ACTION ITEM —
In the article below on African dust and climate models, how many global climate models did the researchers examine?

TEXT SHOWN —
BEGIN
From Scripps: Global climate models fail to simulate key dust characteristics
African dust plays a key role in cloud formation, hurricanes and other global climate phenomena but models can’t characterize it well.
Climate models that simulate the airborne African dust that influences Atlantic Ocean hurricanes are not up to the task of accurately representing the characteristics of that dust.
Climate models that simulate the airborne African dust that influences Atlantic Ocean hurricanes are not up to the task of accurately representing the characteristics of that dust.
In a new study, researchers led by Amato Evan, a climate scientist at Scripps Institution of Oceanography, UC San Diego, examined the performance of 23 state-of-the-art global climate models used in the Fifth Assessment Report of the Intergovernmental Panel on Climate Change. The researchers found that none of them yielded accurate data on dust characteristics.
“The models systematically underestimate dust emission, transport and optical depth, and year-to-year changes in these properties bear little resemblance to observations,” the authors wrote. “These findings cast doubt on the ability of these models to simulate the regional climate and the response of African dust to future climate change.”
African dust influences everything from the transport of nutrients across continents to the planet’s energy budget. Improvement of the “skill” or accuracy of computer models, though, is hampered by a lack of comprehensive data from the regions where the dust originates. Evan said the inaccessibility of these regions often has nothing to do with nature; the Sahara Desert, for instance, is a large source of African dust but is also the home of political unrest and the lair of various terrorist organizations.
“I am in France trying to set up a new set of observations over the Sahara that are related to the dust question, but at present neither myself nor my French colleagues can make the trip out to southern Algeria to set up the equipment ourselves because of regional unrest,” Evan said shortly after the publication of the study.
Observations are needed to constrain models, helping to narrow down the range of possible dust behaviors that are an integral part of computer models of the global climate. Researchers at Scripps Oceanography have pioneered observations of aerosols in other world regions and their effects on climate. For example, Scripps Distinguished Professor of Climate and Atmospheric Sciences Veerabhadran Ramanathan has since the 1990s documented the influence of what has been termed the atmospheric brown cloud, a layer of particulate pollution several kilometers thick that forms over South Asia many times per year. This brown cloud has a major effect on agriculture and public health in that region and goes on to have global effects.
END
SOURCE DATA —
BEGIN
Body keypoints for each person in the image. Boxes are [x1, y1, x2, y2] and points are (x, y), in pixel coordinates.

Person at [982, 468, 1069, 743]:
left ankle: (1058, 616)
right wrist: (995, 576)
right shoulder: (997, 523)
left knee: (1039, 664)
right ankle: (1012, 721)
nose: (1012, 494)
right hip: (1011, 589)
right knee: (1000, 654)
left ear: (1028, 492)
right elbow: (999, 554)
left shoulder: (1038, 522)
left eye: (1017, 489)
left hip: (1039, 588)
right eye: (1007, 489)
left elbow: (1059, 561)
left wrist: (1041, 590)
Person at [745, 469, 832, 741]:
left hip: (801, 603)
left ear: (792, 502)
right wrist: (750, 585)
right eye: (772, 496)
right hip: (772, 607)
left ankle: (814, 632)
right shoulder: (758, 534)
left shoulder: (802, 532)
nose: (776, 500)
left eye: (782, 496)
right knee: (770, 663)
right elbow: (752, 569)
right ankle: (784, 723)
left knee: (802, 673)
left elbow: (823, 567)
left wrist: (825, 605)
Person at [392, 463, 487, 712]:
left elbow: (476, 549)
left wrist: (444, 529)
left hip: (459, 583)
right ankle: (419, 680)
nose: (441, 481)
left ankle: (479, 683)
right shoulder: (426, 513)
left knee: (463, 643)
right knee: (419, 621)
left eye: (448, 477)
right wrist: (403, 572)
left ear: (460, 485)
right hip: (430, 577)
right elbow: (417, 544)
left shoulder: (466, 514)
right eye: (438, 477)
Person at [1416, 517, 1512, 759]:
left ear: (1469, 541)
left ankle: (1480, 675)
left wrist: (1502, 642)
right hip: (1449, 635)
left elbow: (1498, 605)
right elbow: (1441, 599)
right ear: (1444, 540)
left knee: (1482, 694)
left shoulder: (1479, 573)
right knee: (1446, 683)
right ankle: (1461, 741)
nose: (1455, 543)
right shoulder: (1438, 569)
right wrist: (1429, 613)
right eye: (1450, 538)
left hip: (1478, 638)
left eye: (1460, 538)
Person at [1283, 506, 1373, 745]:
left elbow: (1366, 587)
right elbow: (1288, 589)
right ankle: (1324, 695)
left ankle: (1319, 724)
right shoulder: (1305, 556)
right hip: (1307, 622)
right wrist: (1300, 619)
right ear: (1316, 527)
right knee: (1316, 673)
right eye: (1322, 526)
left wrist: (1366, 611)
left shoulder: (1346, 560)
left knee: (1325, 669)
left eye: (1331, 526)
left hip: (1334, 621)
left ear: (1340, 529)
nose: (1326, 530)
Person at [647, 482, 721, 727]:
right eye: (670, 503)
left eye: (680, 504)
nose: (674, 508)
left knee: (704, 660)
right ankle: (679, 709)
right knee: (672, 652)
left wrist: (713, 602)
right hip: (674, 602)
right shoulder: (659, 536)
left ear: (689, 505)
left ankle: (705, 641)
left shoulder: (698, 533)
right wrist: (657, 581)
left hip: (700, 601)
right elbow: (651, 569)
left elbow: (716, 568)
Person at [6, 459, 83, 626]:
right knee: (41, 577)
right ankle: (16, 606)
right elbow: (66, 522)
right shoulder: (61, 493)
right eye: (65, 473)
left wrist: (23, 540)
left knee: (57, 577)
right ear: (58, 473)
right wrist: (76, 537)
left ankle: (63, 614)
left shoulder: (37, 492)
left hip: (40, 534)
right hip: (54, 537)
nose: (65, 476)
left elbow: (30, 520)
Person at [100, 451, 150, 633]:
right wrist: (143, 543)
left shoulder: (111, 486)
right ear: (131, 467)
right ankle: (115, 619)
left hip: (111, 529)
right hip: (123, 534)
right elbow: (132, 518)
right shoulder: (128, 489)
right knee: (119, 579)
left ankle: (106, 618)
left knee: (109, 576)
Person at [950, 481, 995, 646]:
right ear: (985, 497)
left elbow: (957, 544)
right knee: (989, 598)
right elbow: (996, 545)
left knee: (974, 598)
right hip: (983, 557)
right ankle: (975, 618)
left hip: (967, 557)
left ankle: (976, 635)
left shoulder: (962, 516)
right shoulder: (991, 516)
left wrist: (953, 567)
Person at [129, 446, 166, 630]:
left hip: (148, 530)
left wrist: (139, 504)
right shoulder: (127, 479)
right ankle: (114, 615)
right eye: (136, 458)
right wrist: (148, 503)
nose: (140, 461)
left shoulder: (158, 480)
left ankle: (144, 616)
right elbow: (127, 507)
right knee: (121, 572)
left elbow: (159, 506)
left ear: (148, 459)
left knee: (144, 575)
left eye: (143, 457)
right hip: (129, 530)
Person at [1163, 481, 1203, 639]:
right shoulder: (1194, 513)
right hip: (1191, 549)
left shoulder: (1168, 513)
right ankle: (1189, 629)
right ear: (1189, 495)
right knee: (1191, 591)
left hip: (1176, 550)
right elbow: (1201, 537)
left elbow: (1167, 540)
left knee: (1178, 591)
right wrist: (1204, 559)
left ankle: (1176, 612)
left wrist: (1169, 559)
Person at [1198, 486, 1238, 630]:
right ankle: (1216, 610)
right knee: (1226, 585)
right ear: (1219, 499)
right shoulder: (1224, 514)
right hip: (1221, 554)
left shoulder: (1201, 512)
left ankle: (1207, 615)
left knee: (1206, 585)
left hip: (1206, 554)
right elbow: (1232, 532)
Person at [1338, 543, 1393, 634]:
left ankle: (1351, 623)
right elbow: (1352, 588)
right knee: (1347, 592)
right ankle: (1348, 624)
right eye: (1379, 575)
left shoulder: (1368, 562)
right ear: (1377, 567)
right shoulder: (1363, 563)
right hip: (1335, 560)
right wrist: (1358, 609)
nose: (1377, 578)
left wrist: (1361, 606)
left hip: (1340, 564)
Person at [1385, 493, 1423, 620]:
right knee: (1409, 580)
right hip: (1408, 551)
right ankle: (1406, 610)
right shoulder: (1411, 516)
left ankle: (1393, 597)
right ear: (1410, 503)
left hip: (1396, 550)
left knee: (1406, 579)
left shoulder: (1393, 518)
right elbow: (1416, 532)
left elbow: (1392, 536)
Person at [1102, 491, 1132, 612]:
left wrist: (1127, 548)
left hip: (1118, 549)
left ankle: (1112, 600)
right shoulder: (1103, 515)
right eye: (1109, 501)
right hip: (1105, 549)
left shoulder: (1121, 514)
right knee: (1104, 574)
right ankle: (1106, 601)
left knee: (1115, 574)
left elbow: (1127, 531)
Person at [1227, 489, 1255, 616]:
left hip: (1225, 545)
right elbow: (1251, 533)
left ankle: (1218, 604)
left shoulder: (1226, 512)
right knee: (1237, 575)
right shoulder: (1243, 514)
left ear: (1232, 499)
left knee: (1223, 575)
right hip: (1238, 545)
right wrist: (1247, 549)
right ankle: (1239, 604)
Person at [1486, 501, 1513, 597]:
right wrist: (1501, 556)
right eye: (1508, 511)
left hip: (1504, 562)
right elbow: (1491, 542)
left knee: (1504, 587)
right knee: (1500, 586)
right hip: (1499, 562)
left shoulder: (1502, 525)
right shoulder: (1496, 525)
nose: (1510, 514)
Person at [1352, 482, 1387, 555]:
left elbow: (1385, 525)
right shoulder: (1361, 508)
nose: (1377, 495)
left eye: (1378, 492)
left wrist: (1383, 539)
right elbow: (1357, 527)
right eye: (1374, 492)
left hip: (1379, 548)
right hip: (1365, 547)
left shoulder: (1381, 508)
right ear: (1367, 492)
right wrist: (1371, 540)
END
SOLVED EXERCISE —
23